Parmi les lueurs d’espoir, l’œnotourisme. Quelques mots sur le gigantesque projet que vous nourrissez près du site de Lanson avec un hôtel 5 étoiles ?
Ce projet-là, pour le moment, n’est pas acté. Il faut être prudent en cette période. La dette senior du groupe est totalement remboursée depuis juin… Le terrain que vous évoquez est un terrain de 7 000 m2. Cet emplacement pourrait faire mieux que des logements et un projet hôtelier haut de gamme pourrait faire du sens. Mais avant de lancer de nouveaux investissements, la première étape consiste à être prudent. Ce n’est pas avec force 7 qu’on lance de nouvelles voiles. Il faut réduire un peu la voilure pour conduire à bon port.

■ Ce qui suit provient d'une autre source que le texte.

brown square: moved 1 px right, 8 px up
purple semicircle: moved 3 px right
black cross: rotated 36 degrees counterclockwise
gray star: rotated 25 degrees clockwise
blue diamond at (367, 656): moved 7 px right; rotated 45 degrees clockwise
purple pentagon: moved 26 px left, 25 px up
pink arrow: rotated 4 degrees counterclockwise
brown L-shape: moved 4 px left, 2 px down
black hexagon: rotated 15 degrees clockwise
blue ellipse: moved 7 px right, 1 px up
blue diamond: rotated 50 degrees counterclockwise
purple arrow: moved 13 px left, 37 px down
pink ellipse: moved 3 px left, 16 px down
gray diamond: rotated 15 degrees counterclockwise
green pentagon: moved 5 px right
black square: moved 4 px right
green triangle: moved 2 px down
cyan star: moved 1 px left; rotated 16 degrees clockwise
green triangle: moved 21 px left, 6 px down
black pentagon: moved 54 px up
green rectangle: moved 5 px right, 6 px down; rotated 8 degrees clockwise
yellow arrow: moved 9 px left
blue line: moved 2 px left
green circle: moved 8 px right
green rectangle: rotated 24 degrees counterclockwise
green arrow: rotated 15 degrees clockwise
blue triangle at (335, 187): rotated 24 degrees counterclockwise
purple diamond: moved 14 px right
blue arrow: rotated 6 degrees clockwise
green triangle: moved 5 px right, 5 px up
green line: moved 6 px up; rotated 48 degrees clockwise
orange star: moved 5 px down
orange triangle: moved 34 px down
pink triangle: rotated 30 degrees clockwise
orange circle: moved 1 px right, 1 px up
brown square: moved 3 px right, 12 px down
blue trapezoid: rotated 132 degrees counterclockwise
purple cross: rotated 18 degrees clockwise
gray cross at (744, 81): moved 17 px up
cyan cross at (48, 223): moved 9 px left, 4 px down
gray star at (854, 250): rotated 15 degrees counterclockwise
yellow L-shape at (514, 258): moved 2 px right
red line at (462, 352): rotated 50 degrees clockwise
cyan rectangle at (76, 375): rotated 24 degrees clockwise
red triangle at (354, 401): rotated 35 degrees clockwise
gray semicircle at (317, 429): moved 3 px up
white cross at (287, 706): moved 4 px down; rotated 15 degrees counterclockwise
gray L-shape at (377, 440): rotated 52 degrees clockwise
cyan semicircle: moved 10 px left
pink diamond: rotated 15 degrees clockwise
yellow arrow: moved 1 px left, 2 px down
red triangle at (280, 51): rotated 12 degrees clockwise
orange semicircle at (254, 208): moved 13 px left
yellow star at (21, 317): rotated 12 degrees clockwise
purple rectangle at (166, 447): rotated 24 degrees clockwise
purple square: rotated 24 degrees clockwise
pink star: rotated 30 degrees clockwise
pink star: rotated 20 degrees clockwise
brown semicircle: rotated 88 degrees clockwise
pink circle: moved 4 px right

Un mot sur votre avenir. Vous avez 68 ans. Philippe Baijot a quitté récemment Lanson. Comment s’organisera votre succession ? Par un manager issu des familles actionnaires ou par un manager au service des actionnaires ?
La gouvernance du groupe aura été renouvelée aux trois quarts sur la période de deux ans. Ce n’est pas terminé. M’assurer de la bonne marche est important. Mon ambition n’est pas de durer mais de faire en sorte que chaque maison que j’ai pu prendre soit plus belle après mon passage sur cette planète qu’elle ne l’était auparavant. La pandémie compte aussi dans ce calendrier. Ce n’est pas un cadeau de prendre une maison de champagne actuellement. Cela complique les choses. Les plans que j’aurais voulu faire auraient pu être plus rapides, mais il faut que tout cela tienne avec de l’allure. Il faudra que je pense à prendre du recul. Les cimetières sont remplis de gens indispensables. Nous quitterons ce monde comme nous y sommes venus, nus. Chaque lever de soleil mérite d’être célébré, chaque instant mérite d’être célébré. Et « l’honneur de vivre » du professeur Debré : quand on a l’honneur de vivre, il faut le mesurer et le célébrer.